Problem to solve
Omit every picture and write out the rest of the records exactly.

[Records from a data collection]
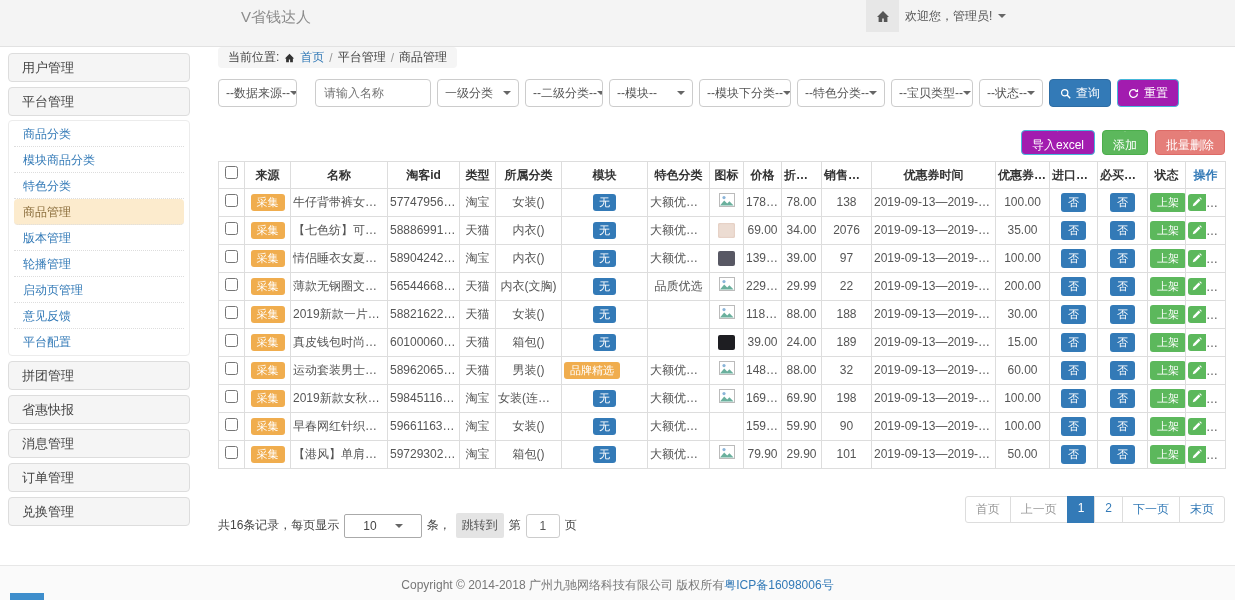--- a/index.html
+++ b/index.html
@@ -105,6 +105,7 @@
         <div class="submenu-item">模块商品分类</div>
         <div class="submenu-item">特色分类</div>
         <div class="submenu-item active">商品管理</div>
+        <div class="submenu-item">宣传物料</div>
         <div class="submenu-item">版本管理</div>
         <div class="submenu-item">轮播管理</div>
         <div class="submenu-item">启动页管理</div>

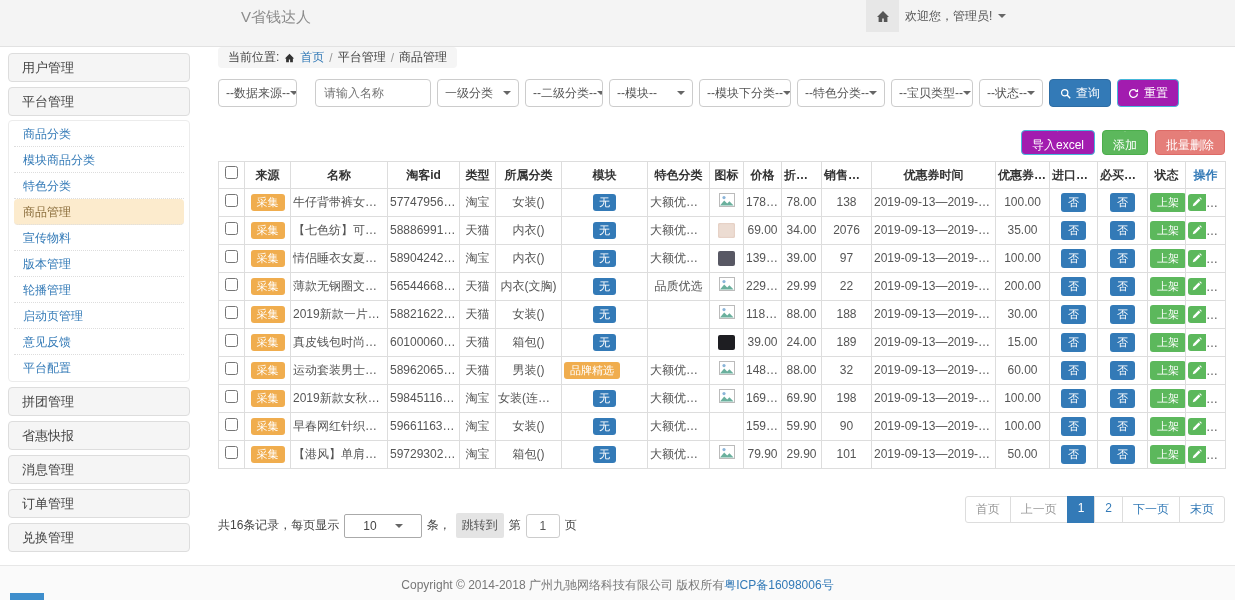--- a/index.html
+++ b/index.html
@@ -555,7 +555,7 @@
               <circle cx="5" cy="4.6" r="1.6" fill="#8ab4d8"></circle>
               <path d="M1 12.5l4.2-5 3 3 2.2-2.2 4.2 4.2z" fill="#6ab09d"></path>
             </svg></td>
-          <td>79.90</td>
+          <td>61.20</td>
           <td>29.90</td>
           <td>101</td>
           <td>2019-09-13—2019-09-18</td>

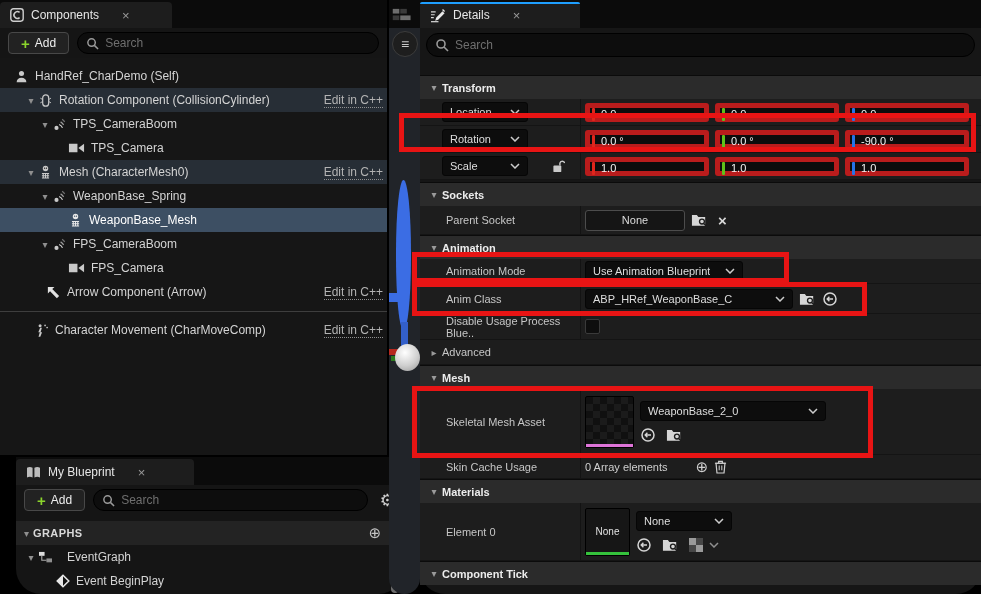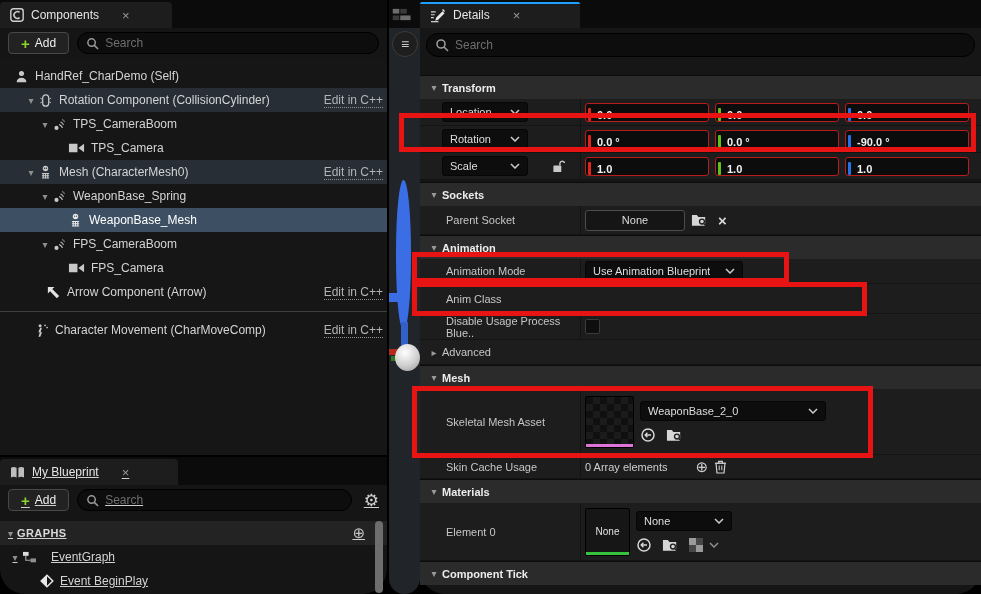--- a/index.html
+++ b/index.html
@@ -71,7 +71,7 @@
   .combo .combo-label { white-space:nowrap; overflow:hidden; }
   .combo.between { justify-content:space-between; }
 
-  .vec-field { width:124px; height:19px; background:#0c0c0c; border:1px solid #b91c1c; border-radius:3px; display:flex; align-items:flex-end; flex:none;font-weight:bold; }
+  .vec-field { width:124px; height:19px; background:#0c0c0c; border:5px solid #b91c1c; border-radius:3px; display:flex; align-items:flex-start; flex:none; }
   .axis-bar { width:3px; height:13px; margin:0 6px 0 2px; border-radius:1px; flex:none; }
   .vec-field .vec-value { color:#f2f2f2; font-size:11px; white-space:nowrap; }
 

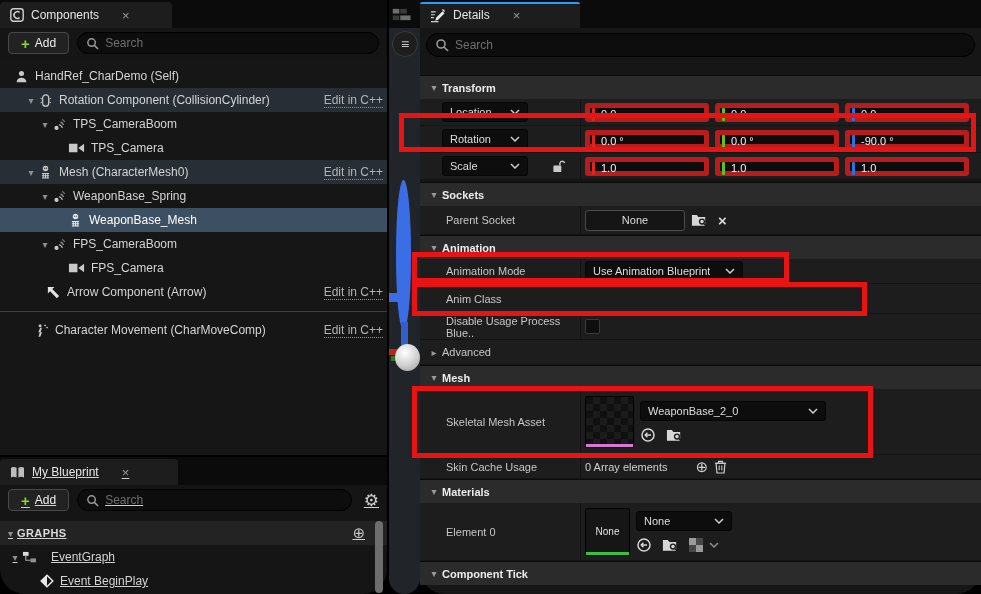--- a/index.html
+++ b/index.html
@@ -516,6 +516,27 @@
     <div class="d-name">
         <span>Anim Class</span>
       </div>
+    <div class="d-val">
+      <div class="combo" style="width:208px;justify-content:space-between">
+        <span class="combo-label">ABP_HRef_WeaponBase_C</span>
+        <svg width="10" height="6" viewBox="0 0 10 6">
+            <path d="M1 1l4 4 4-4" stroke="#ccc" stroke-width="1.5" fill="none"></path>
+          </svg>
+      </div>
+      <span class="icon">
+        <svg width="17" height="14" viewBox="0 0 18 14">
+            <path d="M1 1.8h5.2L7.8 3.8H15v9.4H1z" fill="#d6d6d6"></path>
+            <circle cx="11.6" cy="8.6" r="2.6" fill="none" stroke="#1d1d1d" stroke-width="1.4"></circle>
+            <path d="M13.4 10.6l2.4 2.4" stroke="#1d1d1d" stroke-width="1.5"></path>
+          </svg>
+      </span>
+      <span class="icon">
+        <svg width="16" height="16" viewBox="0 0 16 16">
+            <circle cx="8" cy="8" r="6" fill="none" stroke="#d6d6d6" stroke-width="1.5"></circle>
+            <path d="M11 8H5.4M7.4 5.8L5.2 8l2.2 2.2" fill="none" stroke="#d6d6d6" stroke-width="1.4"></path>
+          </svg>
+      </span>
+    </div>
   </div>
   <div class="d-row" style="height:26px">
     <div class="d-name">

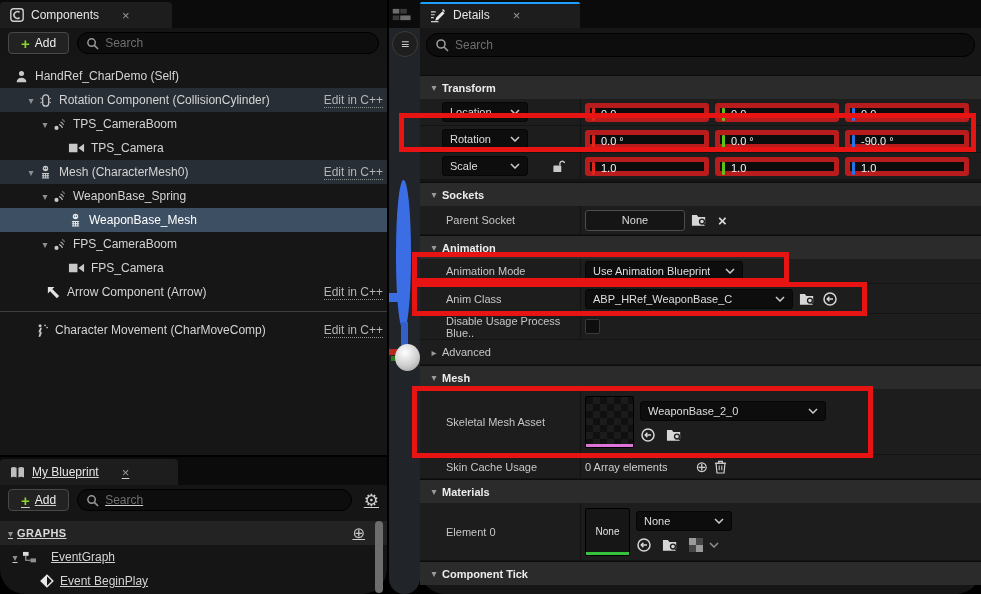--- a/index.html
+++ b/index.html
@@ -11,7 +11,7 @@
   }
   .panel { position:absolute; background:#151515;border-radius:25px; }
   #components-panel { left:0; top:0; width:388px; height:455px; border-right:1px solid #000; }
-  #myblueprint-panel { left:0; top:455px; width:388px; height:139px; border-top:2px solid #000; border-right:1px solid #000;text-decoration:underline; }
+  #myblueprint-panel { left:16px; top:455px; width:388px; height:139px; border-top:2px solid #000; border-right:1px solid #000; }
   #viewport-strip { left:389px; top:0; width:31px; height:594px; background:#212429; }
   #details-panel { left:420px; top:0; width:561px; height:594px; background:#161616; }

Answer area
--- a/index.html
+++ b/index.html
@@ -105,6 +105,7 @@
         <div class="submenu-item">模块商品分类</div>
         <div class="submenu-item">特色分类</div>
         <div class="submenu-item active">商品管理</div>
+        <div class="submenu-item">宣传物料</div>
         <div class="submenu-item">版本管理</div>
         <div class="submenu-item">轮播管理</div>
         <div class="submenu-item">启动页管理</div>

--- a/index.html
+++ b/index.html
@@ -555,7 +555,7 @@
               <circle cx="5" cy="4.6" r="1.6" fill="#8ab4d8"></circle>
               <path d="M1 12.5l4.2-5 3 3 2.2-2.2 4.2 4.2z" fill="#6ab09d"></path>
             </svg></td>
-          <td>79.90</td>
+          <td>61.20</td>
           <td>29.90</td>
           <td>101</td>
           <td>2019-09-13—2019-09-18</td>

--- a/index.html
+++ b/index.html
@@ -71,7 +71,7 @@
   .combo .combo-label { white-space:nowrap; overflow:hidden; }
   .combo.between { justify-content:space-between; }
 
-  .vec-field { width:124px; height:19px; background:#0c0c0c; border:1px solid #b91c1c; border-radius:3px; display:flex; align-items:flex-end; flex:none;font-weight:bold; }
+  .vec-field { width:124px; height:19px; background:#0c0c0c; border:5px solid #b91c1c; border-radius:3px; display:flex; align-items:flex-start; flex:none; }
   .axis-bar { width:3px; height:13px; margin:0 6px 0 2px; border-radius:1px; flex:none; }
   .vec-field .vec-value { color:#f2f2f2; font-size:11px; white-space:nowrap; }
 

--- a/index.html
+++ b/index.html
@@ -516,6 +516,27 @@
     <div class="d-name">
         <span>Anim Class</span>
       </div>
+    <div class="d-val">
+      <div class="combo" style="width:208px;justify-content:space-between">
+        <span class="combo-label">ABP_HRef_WeaponBase_C</span>
+        <svg width="10" height="6" viewBox="0 0 10 6">
+            <path d="M1 1l4 4 4-4" stroke="#ccc" stroke-width="1.5" fill="none"></path>
+          </svg>
+      </div>
+      <span class="icon">
+        <svg width="17" height="14" viewBox="0 0 18 14">
+            <path d="M1 1.8h5.2L7.8 3.8H15v9.4H1z" fill="#d6d6d6"></path>
+            <circle cx="11.6" cy="8.6" r="2.6" fill="none" stroke="#1d1d1d" stroke-width="1.4"></circle>
+            <path d="M13.4 10.6l2.4 2.4" stroke="#1d1d1d" stroke-width="1.5"></path>
+          </svg>
+      </span>
+      <span class="icon">
+        <svg width="16" height="16" viewBox="0 0 16 16">
+            <circle cx="8" cy="8" r="6" fill="none" stroke="#d6d6d6" stroke-width="1.5"></circle>
+            <path d="M11 8H5.4M7.4 5.8L5.2 8l2.2 2.2" fill="none" stroke="#d6d6d6" stroke-width="1.4"></path>
+          </svg>
+      </span>
+    </div>
   </div>
   <div class="d-row" style="height:26px">
     <div class="d-name">

--- a/index.html
+++ b/index.html
@@ -11,7 +11,7 @@
   }
   .panel { position:absolute; background:#151515;border-radius:25px; }
   #components-panel { left:0; top:0; width:388px; height:455px; border-right:1px solid #000; }
-  #myblueprint-panel { left:0; top:455px; width:388px; height:139px; border-top:2px solid #000; border-right:1px solid #000;text-decoration:underline; }
+  #myblueprint-panel { left:16px; top:455px; width:388px; height:139px; border-top:2px solid #000; border-right:1px solid #000; }
   #viewport-strip { left:389px; top:0; width:31px; height:594px; background:#212429; }
   #details-panel { left:420px; top:0; width:561px; height:594px; background:#161616; }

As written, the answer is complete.